══ PROVIDED ENTRIES

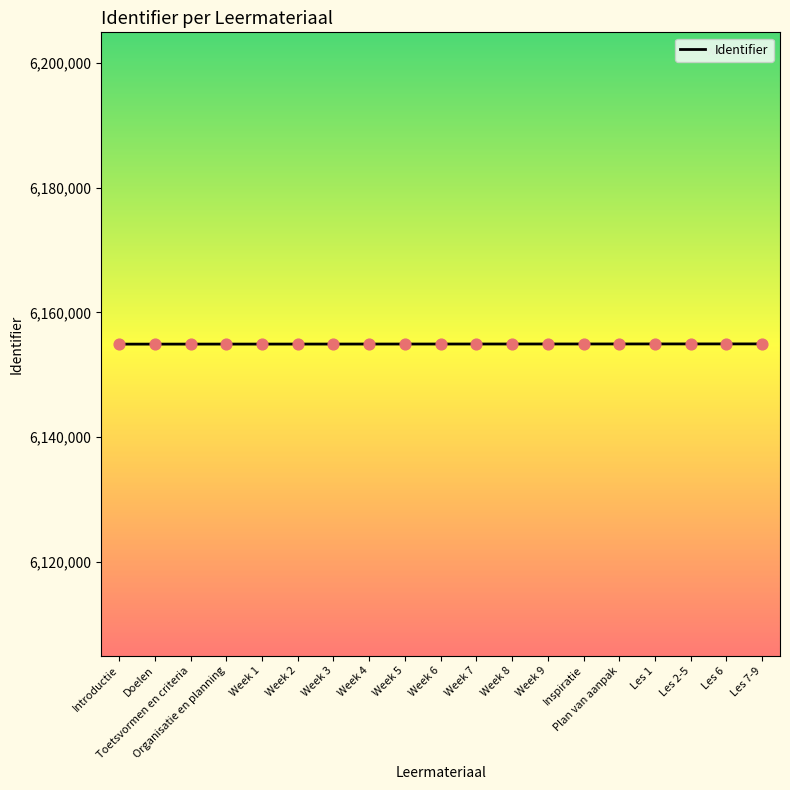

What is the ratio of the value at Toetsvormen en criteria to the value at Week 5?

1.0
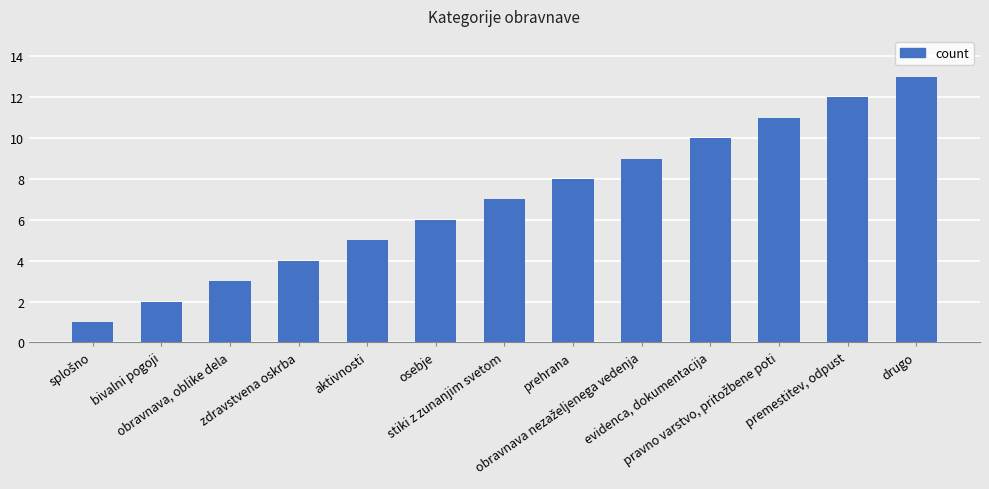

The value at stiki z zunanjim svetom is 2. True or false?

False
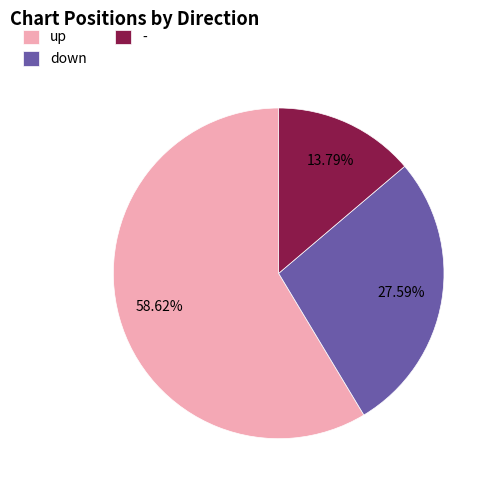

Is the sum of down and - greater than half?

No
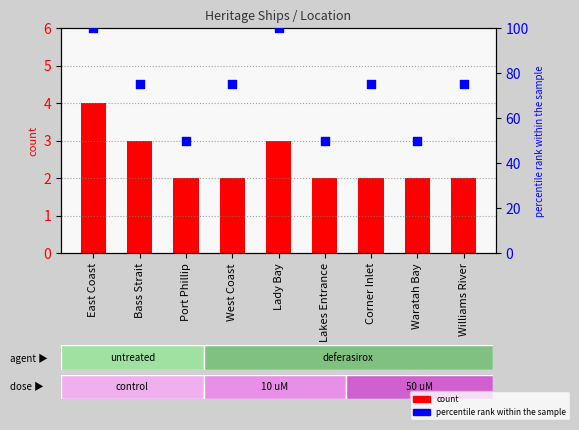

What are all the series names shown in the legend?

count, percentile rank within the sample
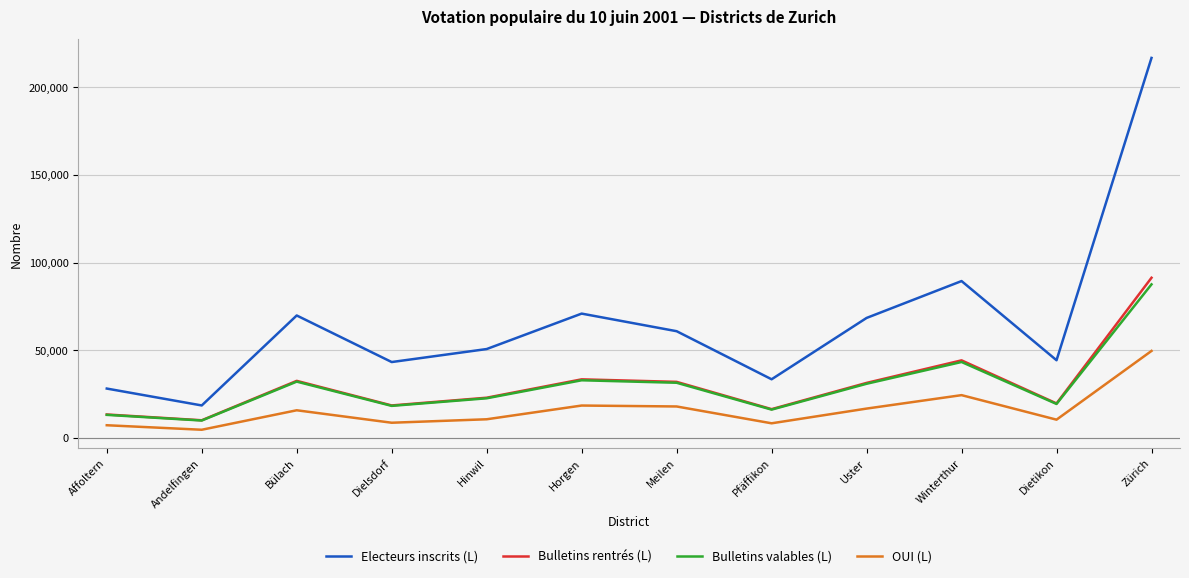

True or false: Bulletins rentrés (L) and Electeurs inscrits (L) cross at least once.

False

════

» HOW TO COMPLETE THIS TASK
Extract the text of every item above verbatim, keeping the original line order. Omit the pictures.

» REPLY TO THE EXERCISE
What is the ratio of the value at Toetsvormen en criteria to the value at Week 5?

1.0

The value at stiki z zunanjim svetom is 2. True or false?

False

Is the sum of down and - greater than half?

No

What are all the series names shown in the legend?

count, percentile rank within the sample

True or false: Bulletins rentrés (L) and Electeurs inscrits (L) cross at least once.

False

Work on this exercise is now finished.